[[ DATA FOR THE TASK open ]]

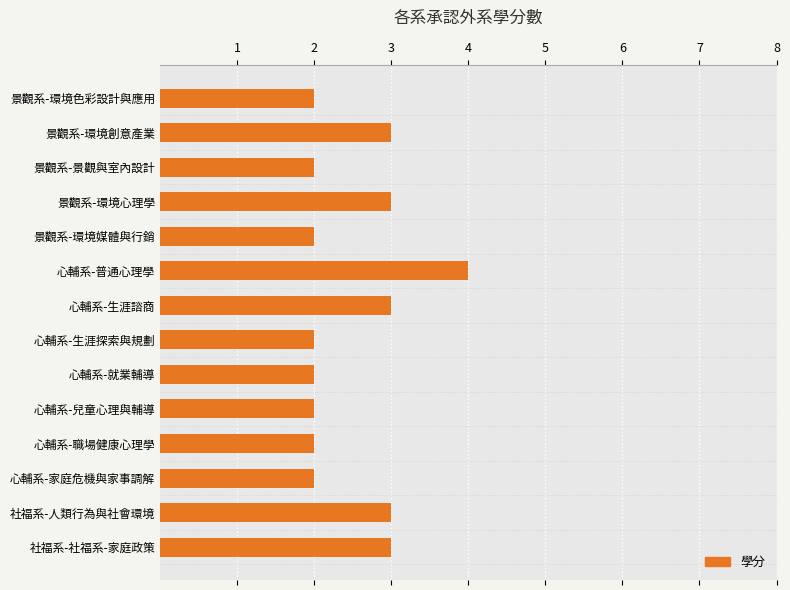

Reading top to bottom, transcribe all the data shown in this chart.

2	3	2	3	2	4	3	2	2	2	2	2	3	3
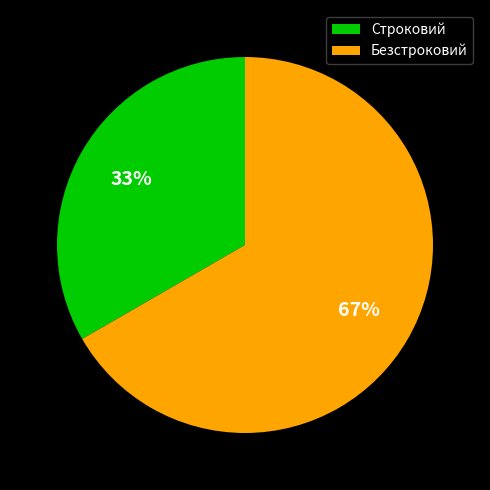

Combined, do Строковий and Безстроковий account for over 50%?

Yes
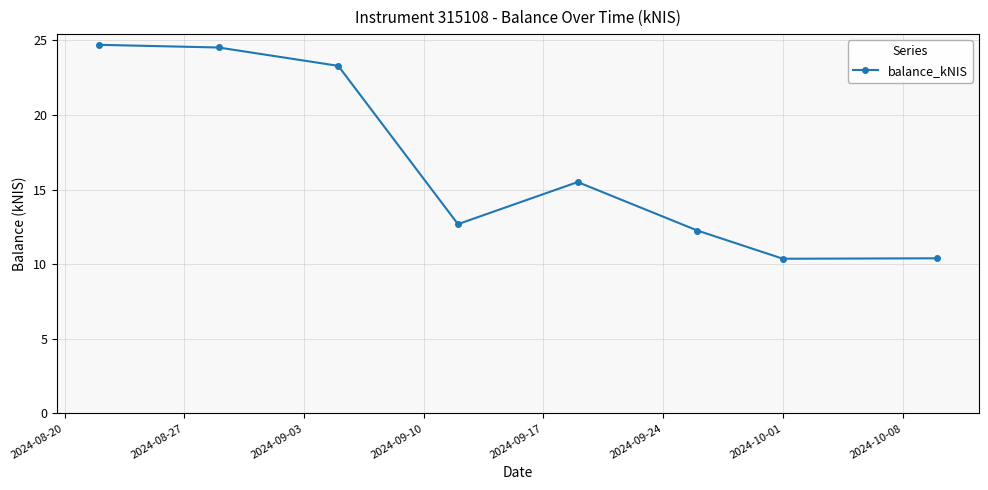

What is the average value?

16.7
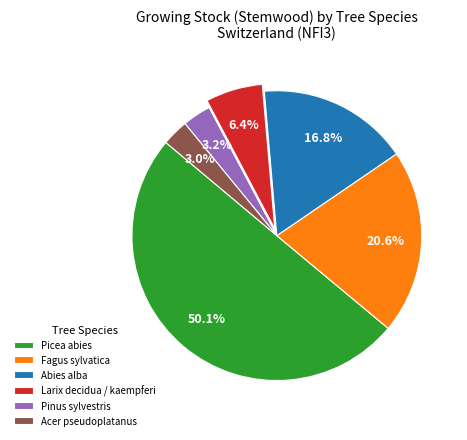

Combined, what portion of the pie is Fagus sylvatica and Abies alba?

37.4%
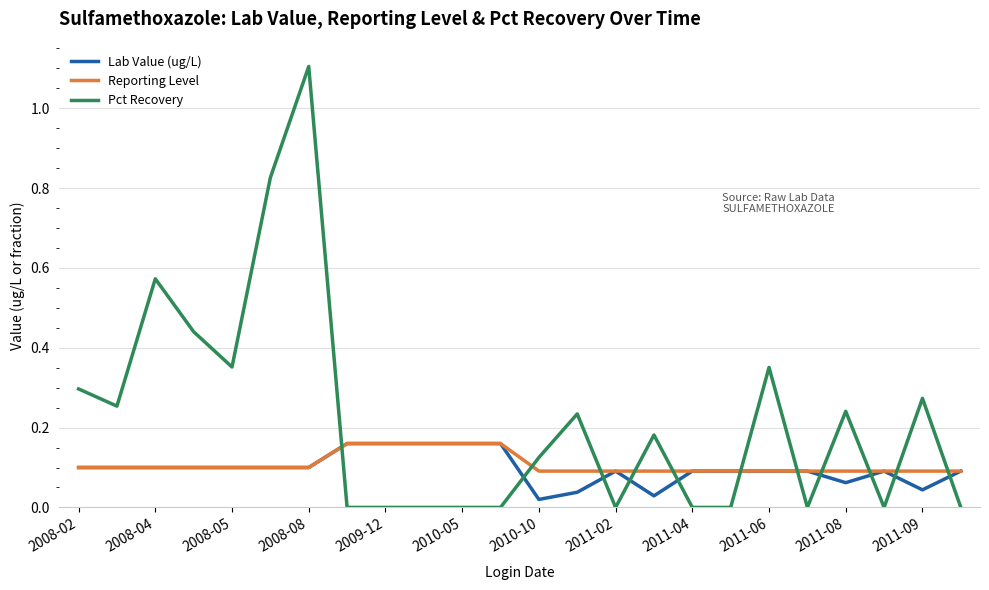

After their last crossing, which series has the higher values: Reporting Level or Pct Recovery?

Reporting Level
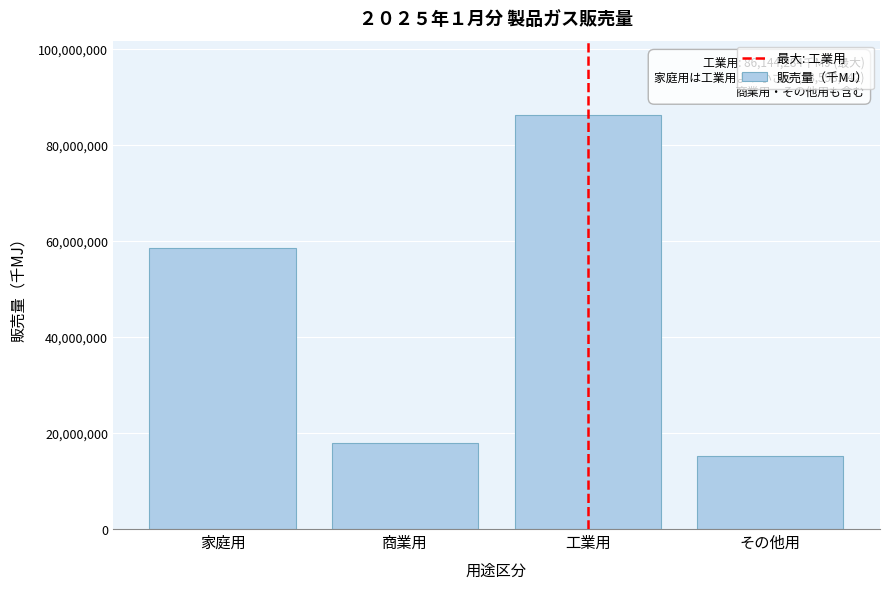

Reading left to right, list all the values displayed in this chart.

家庭用=58598442	商業用=17830409	工業用=86144284	その他用=15269101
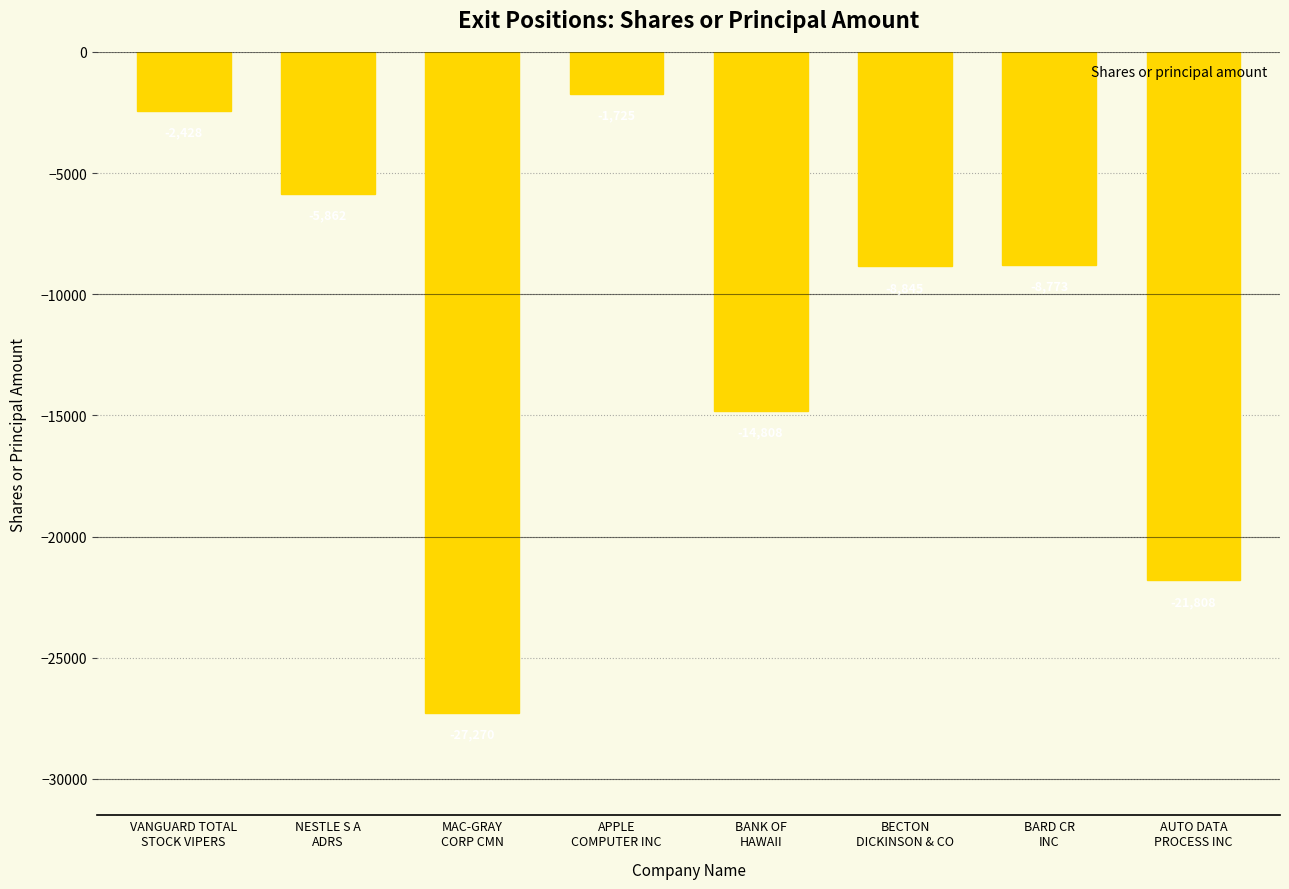

What is the greatest value displayed?

-1725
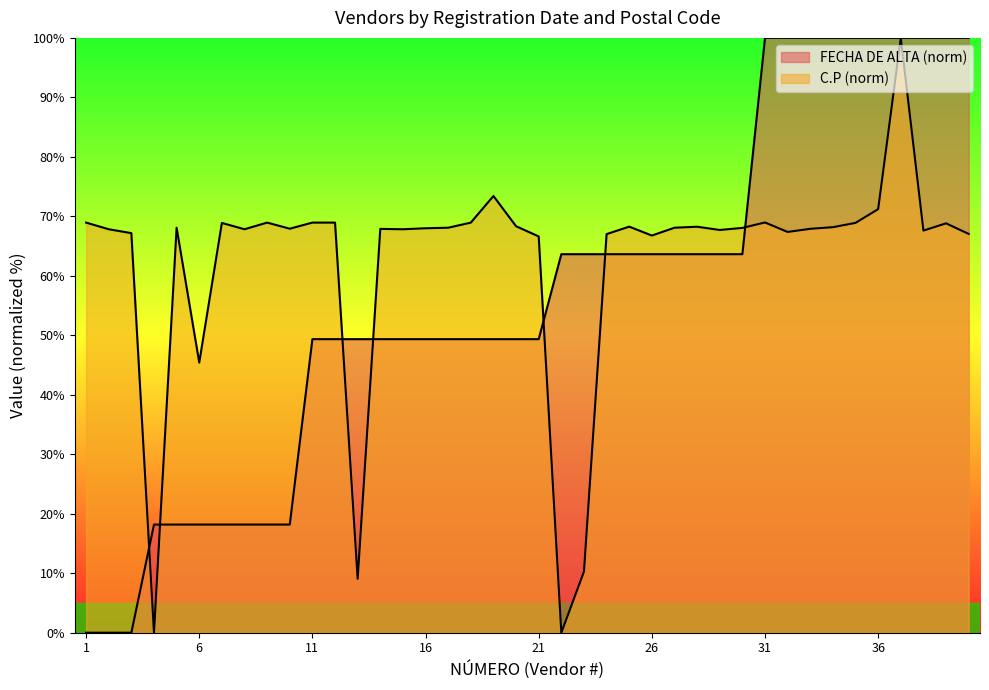

Does the chart have visible grid lines?

No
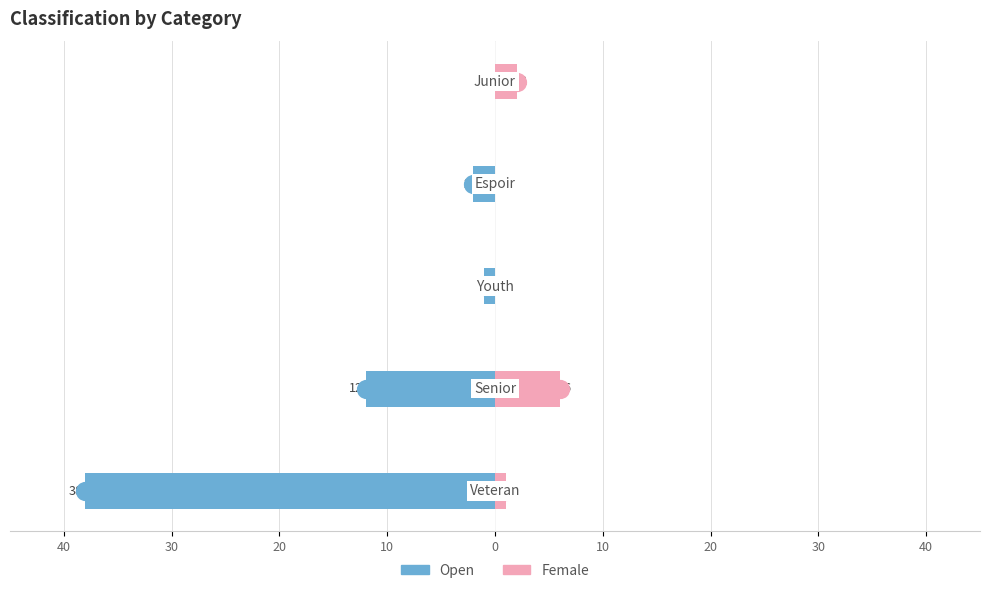

Reading right to left, list all the values displayed in this chart.

Open: 0=0	10=-2	20=-1	30=-12	40=-38
Female: 0=2	10=0	20=0	30=6	40=1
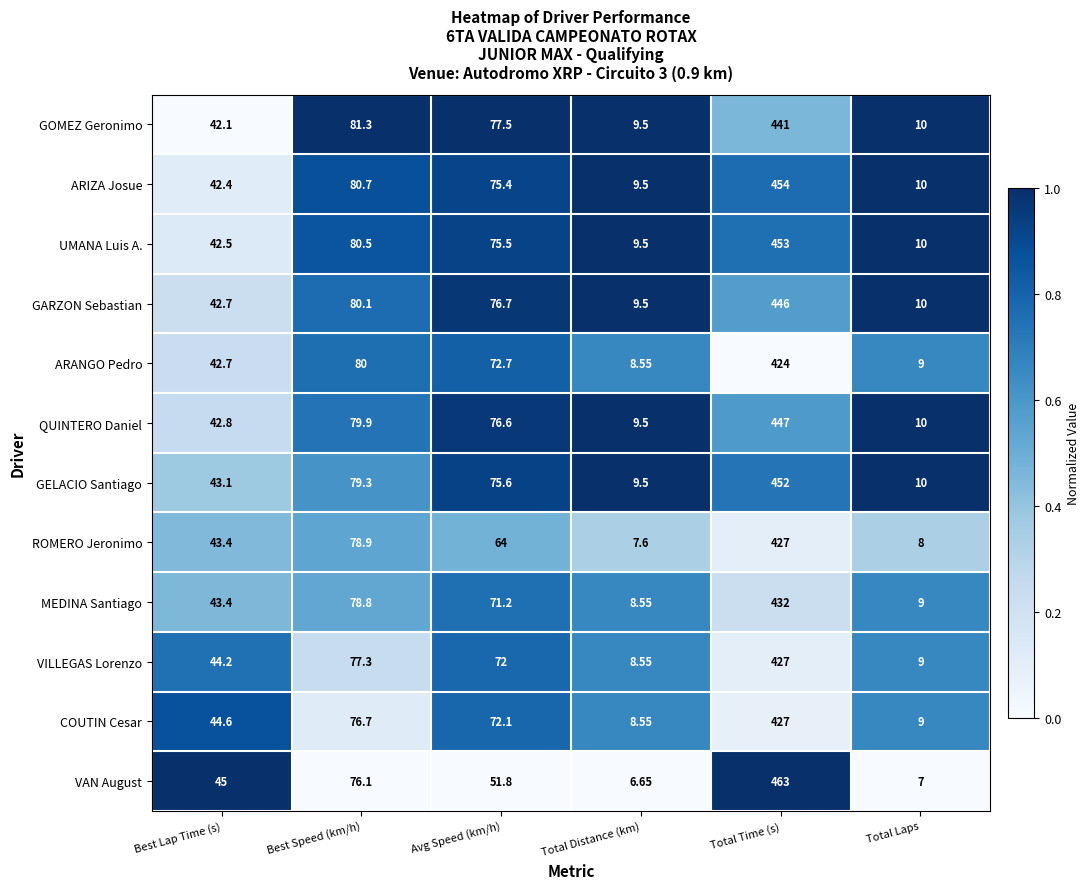

List the labels in order of GELACIO Santiago value, largest first.

Total Time (s), Best Speed (km/h), Avg Speed (km/h), Best Lap Time (s), Total Laps, Total Distance (km)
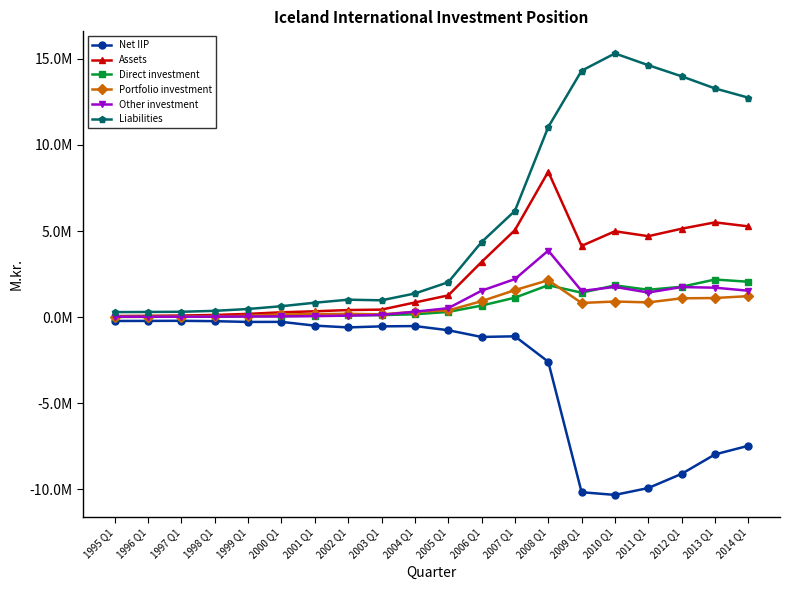

What are all the series names shown in the legend?

Net IIP, Assets, Direct investment, Portfolio investment, Other investment, Liabilities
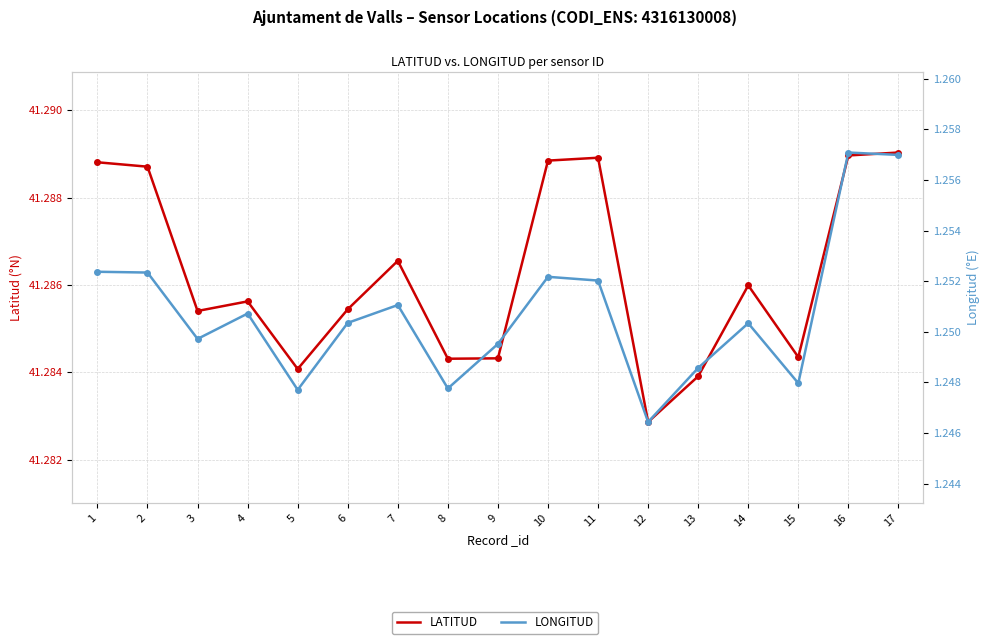

True or false: LATITUD has a value of 41.3 at 17.

True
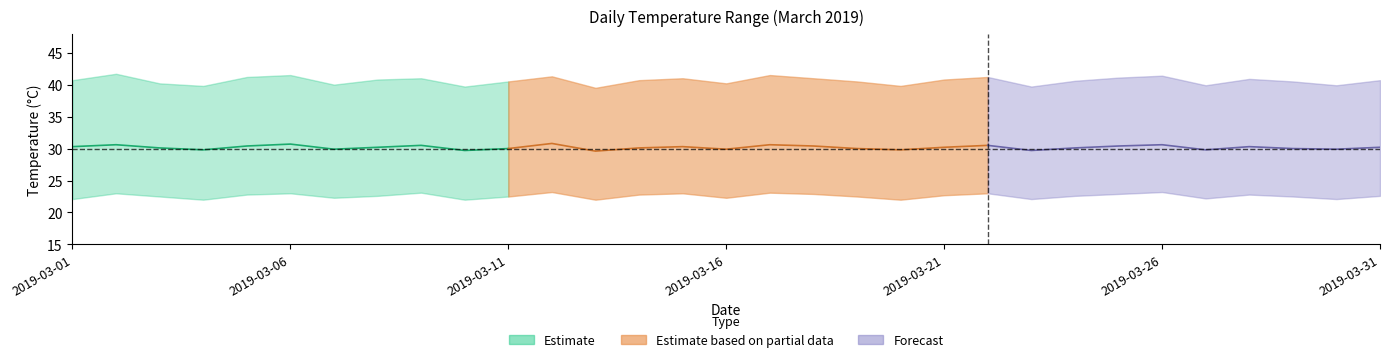

What is the total value across all series at 17?

94.3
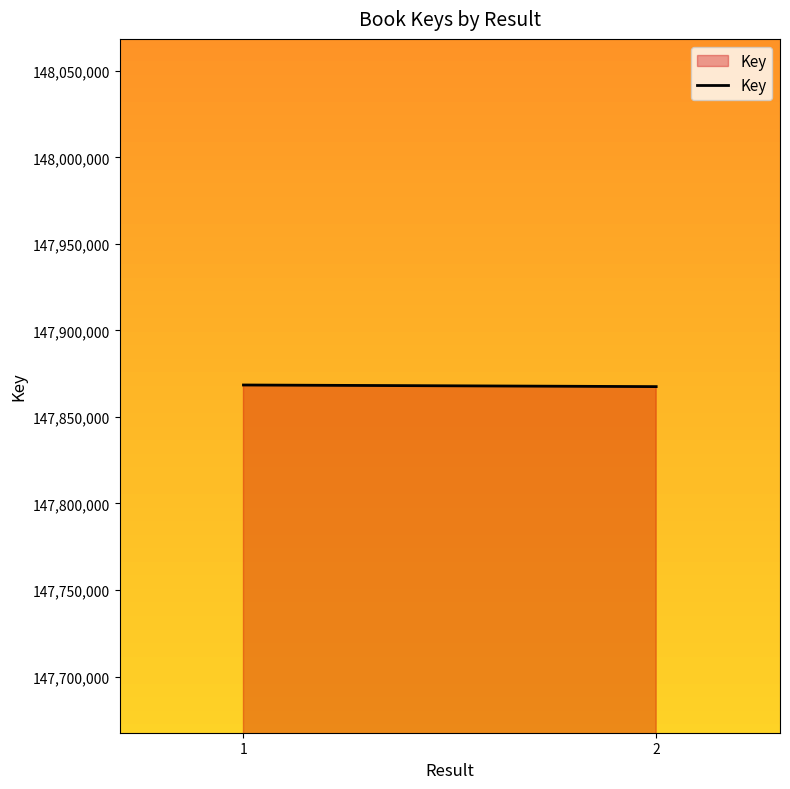

What is the difference between the maximum and minimum values?

937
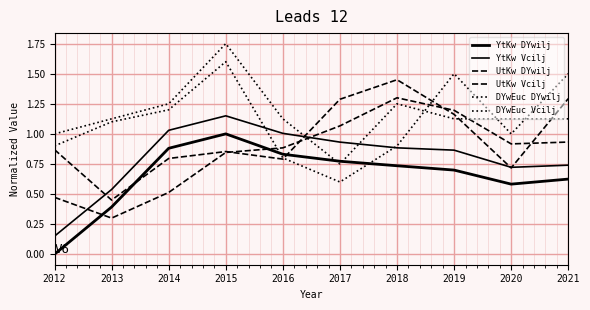

Does the chart display data point markers on the line(s)?

No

[[ DATA FOR THE TASK closed ]]

WHAT IS EXPECTED:
Reproduce the records word for word from the line with "Does the chart have visible grid lines?" to the line with "Total Time (s), Best", including both of those lines, and leave the pictures out of your answer.

SOLUTION TO THIS EXERCISE:
Does the chart have visible grid lines?

No

Reading right to left, list all the values displayed in this chart.

Open: 0=0	10=-2	20=-1	30=-12	40=-38
Female: 0=2	10=0	20=0	30=6	40=1

List the labels in order of GELACIO Santiago value, largest first.

Total Time (s), Best Speed (km/h), Avg Speed (km/h), Best Lap Time (s), Total Laps, Total Distance (km)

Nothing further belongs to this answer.